Should probably also have a request_reset() which is distinct from
connection_reset().
use global rather than passing around (server *) just for that
li_itostrn() and li_utostrn() return string length
(rather than requiring subsequent strlen() to find length)
validate UTF-8 in url-decoded paths obtained elsewhere than from request
(burl_normalize(), if enabled with server.http-parseopts, checks url for
overlong encodings of ASCII chars in the HTTP request-line)
buffer_simplify_path() no longer prepends '/' if '/' is missing.
Callers must check for leading '/' depending on use, such as in
concatenation with others paths, or direct use accessing filesystem
Note: lighttpd 1.4.50 provides the server.http-parseopts directive.

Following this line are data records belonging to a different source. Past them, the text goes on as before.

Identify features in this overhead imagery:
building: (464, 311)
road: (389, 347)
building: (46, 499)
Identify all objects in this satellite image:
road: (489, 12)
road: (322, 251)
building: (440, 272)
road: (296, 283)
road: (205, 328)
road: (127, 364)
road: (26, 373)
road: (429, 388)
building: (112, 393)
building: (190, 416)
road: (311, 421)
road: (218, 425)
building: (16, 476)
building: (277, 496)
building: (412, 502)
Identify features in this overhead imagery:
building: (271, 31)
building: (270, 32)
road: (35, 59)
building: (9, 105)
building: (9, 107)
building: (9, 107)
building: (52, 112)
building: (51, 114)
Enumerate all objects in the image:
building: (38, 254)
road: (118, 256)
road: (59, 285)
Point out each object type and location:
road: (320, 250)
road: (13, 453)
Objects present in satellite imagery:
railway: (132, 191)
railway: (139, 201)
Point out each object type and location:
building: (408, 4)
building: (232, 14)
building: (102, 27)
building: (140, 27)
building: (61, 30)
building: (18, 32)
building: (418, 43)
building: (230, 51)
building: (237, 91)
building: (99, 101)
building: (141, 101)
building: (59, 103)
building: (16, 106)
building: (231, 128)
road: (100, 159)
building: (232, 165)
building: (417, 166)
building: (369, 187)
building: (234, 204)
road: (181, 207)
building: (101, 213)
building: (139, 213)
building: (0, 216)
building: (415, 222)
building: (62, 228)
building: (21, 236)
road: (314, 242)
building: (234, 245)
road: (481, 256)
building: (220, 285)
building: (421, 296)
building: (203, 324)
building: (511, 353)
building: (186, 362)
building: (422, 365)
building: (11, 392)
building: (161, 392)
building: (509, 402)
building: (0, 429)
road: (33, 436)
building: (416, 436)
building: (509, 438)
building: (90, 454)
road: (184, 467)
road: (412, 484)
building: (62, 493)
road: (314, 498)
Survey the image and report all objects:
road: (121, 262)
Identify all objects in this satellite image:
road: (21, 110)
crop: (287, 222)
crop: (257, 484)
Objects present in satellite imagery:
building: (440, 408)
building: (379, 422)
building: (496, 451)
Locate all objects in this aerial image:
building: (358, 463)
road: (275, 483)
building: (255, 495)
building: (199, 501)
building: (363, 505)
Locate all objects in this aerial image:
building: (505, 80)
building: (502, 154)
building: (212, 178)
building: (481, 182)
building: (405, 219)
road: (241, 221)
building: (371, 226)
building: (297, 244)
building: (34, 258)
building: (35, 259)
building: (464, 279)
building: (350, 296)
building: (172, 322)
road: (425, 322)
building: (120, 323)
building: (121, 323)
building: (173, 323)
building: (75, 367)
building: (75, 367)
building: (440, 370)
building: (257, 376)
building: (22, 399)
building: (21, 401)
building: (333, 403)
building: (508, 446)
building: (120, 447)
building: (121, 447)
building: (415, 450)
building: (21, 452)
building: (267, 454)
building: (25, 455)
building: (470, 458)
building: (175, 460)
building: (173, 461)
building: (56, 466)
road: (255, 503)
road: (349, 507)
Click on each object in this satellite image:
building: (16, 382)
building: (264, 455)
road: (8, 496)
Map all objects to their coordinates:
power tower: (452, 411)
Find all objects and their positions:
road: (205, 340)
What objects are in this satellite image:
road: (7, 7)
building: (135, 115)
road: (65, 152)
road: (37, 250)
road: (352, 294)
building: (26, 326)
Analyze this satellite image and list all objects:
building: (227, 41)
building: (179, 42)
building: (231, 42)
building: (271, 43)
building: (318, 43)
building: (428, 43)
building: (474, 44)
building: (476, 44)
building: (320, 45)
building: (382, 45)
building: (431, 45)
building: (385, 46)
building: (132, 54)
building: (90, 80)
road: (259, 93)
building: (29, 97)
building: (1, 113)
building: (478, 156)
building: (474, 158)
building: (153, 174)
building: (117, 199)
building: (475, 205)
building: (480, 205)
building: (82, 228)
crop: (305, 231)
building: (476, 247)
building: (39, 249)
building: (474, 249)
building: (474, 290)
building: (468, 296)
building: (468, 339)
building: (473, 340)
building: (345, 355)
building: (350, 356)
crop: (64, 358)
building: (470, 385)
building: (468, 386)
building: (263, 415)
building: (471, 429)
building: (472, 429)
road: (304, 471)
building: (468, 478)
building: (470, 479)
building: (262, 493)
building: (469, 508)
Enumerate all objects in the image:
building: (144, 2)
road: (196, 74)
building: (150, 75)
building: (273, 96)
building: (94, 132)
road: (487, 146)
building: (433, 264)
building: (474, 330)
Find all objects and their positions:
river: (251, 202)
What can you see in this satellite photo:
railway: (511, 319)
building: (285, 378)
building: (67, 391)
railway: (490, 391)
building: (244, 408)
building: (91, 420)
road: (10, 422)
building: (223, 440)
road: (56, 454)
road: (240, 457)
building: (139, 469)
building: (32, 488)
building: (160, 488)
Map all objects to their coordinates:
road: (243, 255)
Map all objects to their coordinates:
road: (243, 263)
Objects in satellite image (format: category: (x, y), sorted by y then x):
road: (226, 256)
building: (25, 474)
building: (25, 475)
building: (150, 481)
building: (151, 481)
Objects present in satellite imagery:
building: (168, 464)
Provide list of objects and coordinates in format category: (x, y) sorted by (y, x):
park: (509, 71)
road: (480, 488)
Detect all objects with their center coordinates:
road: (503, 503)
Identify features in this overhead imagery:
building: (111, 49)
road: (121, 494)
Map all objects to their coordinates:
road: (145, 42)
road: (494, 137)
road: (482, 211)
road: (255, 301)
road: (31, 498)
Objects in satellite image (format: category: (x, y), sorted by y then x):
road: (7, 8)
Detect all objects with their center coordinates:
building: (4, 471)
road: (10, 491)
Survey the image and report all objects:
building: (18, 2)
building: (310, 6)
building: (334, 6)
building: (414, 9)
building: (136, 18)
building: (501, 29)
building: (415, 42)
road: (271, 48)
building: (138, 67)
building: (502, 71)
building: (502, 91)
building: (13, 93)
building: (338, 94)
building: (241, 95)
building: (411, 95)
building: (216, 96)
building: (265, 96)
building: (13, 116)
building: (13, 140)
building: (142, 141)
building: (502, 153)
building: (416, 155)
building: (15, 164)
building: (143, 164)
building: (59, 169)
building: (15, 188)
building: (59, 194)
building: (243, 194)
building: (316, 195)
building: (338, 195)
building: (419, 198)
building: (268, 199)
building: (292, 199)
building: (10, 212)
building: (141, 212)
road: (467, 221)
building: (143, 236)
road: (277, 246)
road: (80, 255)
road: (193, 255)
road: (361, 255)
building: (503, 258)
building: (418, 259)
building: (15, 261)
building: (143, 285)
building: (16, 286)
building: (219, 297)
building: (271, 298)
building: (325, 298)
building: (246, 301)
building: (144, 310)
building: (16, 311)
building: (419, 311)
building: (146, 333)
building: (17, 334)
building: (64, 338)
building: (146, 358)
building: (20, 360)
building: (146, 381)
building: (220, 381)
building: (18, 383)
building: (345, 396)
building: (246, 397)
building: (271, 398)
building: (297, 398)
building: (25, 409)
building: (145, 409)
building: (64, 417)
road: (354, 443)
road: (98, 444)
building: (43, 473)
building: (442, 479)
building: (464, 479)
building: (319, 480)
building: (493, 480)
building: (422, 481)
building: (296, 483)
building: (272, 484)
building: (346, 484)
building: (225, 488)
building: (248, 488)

Recommended settings unless specific use requires looser settings:
server.http-parseopts = (
"header-strict" => "enable",
"host-strict" => "enable",
"host-normalize" => "enable",
"url-normalize" => "enable",
"url-normalize-unreserved" => "enable",
"url-normalize-required" => "enable",
"url-ctrls-reject" => "enable",
"url-path-2f-decode" => "enable",
"url-path-dotseg-remove" => "enable",
"url-query-20-plus" => "enable"
)
x-ref:
https://digi.ninja/blog/lighttpd_rewrite_bypass.php
As noted in the link above, mod_access should be preferred instead
of mod_rewrite for access controls to URLs.